Mitt Romney's South Carolina Nightmare: What Keeps Him Up Late

What Keeps Mitt Up Late In South Carolina

ROCK HILL, S.C. -- Mitt Romney and his team left nothing to chance here on Wednesday, and it's a good thing, because they are looking over their shoulder at a Newt Gingrich who not only isn't dead but still has an outside chance to pull off a huge surprise in the South Carolina primary.

Tuesday, Romney's advance team fell down and delivered him to an embarrassingly empty ballroom. The TV pictures were devastating.

Wednesday, here at Winthrop University, the Romneyites assembled a crowd of more than 1,000, complete with energetic college kids and suburbanites from Greater Charlotte.

"This looks like an actual presidential campaign event," said a veteran political reporter from one of the networks.

Meanwhile, word is that the Romney side has bought a last-minute inventory of TV airtime for 60-second spots -- presumably to attack Newt, who remains poised, like a drafting NASCAR driver, to make a last-minute move, pushed by his debate performances and his overall feisty demeanor.

And here is the nightmare scenario for Mitt: Iowa officials on Thursday will certify their official caucus results. In theory, Romney could lose his eight-vote victory there. It remains possible that Gingrich will catch him or at least come very close here in South Carolina. If both those things happen, we could be in for a very long campaign.

Other candidates are losing steam.

Rick Santorum is slowly dropping in the polls and not making the sale here despite endorsements from pastors. The Southern white working class this year cares less about culture than jobs, taxes and what they regard as government mismanagement.

Rumors flew Wednesday -- and were quickly denied -- that Rick Perry will drop out at any moment.

Which leaves seemingly indestructible Newt, who has already been written off three times in this presidential campaign and who is still in the game.
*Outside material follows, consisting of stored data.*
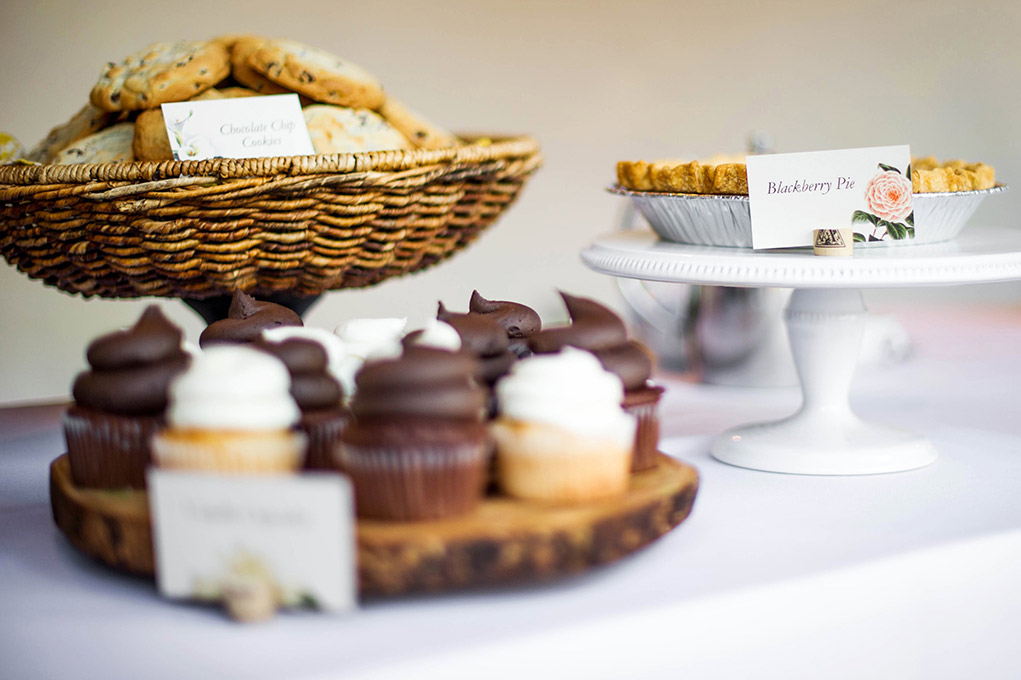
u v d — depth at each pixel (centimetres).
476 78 185
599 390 76
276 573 71
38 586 75
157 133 99
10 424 108
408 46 179
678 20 194
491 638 69
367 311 186
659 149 199
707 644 73
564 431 74
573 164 194
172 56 104
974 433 103
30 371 161
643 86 195
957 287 196
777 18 196
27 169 92
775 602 74
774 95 199
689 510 79
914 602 78
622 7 191
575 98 192
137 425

Gingrich's durability is a testament to three things: his gamecock-like clawing and scratching resilience (they like that kind of thing here); his willingness to indirectly touch the nerve of race (which conservative voters here like not because of race per se, but because to them it's a test of a politician's willingness to take on the feds and political correctness); and Romney's failure to connect with the base in any place other than his second home of New Hampshire.

Also, Newt is a Southerner, and that matters in South Carolina.

At the rally in Rock Hill, Romney attacked Gingrich as a foe of free enterprise. With another debate Thursday and voting on Saturday, it is going to be a very long 72 hours for the former governor of Massachusetts and would-be president of the United States.